++++ AVAILABLE RECORDS

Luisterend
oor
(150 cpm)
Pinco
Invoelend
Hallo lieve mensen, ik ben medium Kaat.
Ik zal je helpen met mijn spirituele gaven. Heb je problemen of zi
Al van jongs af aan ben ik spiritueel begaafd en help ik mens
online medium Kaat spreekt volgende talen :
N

++++++++
++++ AVAILABLE RECORDS

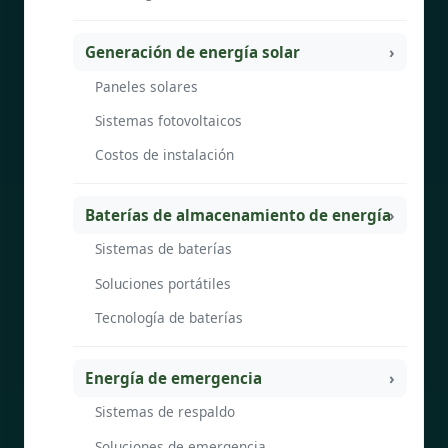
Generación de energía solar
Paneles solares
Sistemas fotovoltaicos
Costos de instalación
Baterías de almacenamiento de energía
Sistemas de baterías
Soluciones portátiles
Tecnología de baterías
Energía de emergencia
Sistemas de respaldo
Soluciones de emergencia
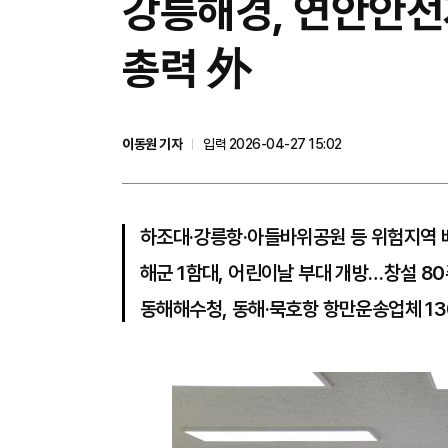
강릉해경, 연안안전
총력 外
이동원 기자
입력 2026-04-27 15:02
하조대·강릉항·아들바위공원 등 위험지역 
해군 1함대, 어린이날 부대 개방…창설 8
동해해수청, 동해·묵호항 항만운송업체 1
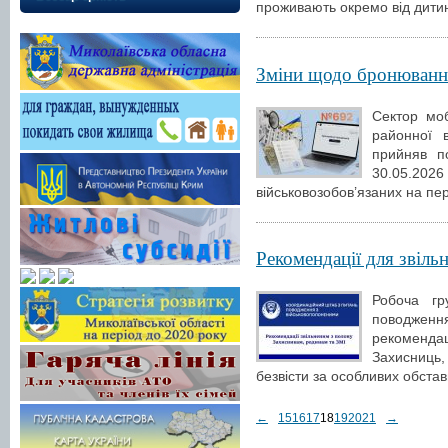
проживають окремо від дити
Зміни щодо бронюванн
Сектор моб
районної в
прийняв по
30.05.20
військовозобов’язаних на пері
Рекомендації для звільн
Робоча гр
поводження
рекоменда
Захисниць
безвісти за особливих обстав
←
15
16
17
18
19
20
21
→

++++++++

> [WHAT YOU WILL DO] Based on the records above, count the lines in which "Sistemas" occurs and provide only the number.

> [EXERCISE SOLUTION] 3